=== Records excerpted from a collection ===
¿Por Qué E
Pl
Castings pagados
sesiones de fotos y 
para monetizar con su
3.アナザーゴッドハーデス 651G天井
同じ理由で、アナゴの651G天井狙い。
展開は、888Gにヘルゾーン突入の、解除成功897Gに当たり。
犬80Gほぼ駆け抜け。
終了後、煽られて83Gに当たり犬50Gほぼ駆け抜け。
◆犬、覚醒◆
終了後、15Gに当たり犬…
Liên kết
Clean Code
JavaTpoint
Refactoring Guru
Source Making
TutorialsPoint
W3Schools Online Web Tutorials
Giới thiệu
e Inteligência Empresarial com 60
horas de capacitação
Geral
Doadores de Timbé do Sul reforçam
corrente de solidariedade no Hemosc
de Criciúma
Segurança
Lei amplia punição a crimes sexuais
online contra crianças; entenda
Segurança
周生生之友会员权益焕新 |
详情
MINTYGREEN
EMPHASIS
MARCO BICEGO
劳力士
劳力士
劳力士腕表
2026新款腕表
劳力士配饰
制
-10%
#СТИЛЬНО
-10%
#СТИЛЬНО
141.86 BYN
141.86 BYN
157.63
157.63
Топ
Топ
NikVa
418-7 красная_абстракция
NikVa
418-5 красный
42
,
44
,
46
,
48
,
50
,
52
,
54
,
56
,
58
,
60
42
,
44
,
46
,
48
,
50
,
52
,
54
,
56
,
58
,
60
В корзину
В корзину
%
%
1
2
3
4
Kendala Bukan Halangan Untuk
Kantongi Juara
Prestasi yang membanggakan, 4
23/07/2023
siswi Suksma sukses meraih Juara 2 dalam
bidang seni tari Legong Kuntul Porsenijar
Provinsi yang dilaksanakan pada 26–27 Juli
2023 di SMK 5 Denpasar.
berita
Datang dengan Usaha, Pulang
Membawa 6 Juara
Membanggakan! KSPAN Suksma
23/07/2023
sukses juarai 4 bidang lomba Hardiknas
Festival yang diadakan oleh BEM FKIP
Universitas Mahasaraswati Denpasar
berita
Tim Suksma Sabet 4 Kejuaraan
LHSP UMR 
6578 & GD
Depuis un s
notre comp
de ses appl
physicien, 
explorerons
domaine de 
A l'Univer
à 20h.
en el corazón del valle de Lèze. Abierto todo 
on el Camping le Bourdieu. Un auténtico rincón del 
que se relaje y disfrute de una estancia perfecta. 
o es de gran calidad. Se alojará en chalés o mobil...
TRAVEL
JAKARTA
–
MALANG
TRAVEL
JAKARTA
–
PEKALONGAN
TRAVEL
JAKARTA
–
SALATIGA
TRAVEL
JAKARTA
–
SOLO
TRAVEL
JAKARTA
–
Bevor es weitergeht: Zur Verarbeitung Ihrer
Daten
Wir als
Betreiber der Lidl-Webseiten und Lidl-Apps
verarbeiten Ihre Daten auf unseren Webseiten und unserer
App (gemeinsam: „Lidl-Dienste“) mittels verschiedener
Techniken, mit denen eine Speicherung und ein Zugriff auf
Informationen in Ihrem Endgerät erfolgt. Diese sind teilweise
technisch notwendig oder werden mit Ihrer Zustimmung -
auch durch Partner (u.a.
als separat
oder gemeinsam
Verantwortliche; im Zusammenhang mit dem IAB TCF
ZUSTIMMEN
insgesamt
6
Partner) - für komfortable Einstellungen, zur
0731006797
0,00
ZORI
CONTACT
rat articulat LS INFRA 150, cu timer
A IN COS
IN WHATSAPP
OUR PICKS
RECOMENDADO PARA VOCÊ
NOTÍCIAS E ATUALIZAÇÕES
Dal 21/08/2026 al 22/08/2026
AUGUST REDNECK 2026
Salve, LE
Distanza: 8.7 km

=== Work to be completed ===
Which lines above include "Daten"? Show each of them by copying it.

=== Expected output ===
Daten
verarbeiten Ihre Daten auf unseren Webseiten und unserer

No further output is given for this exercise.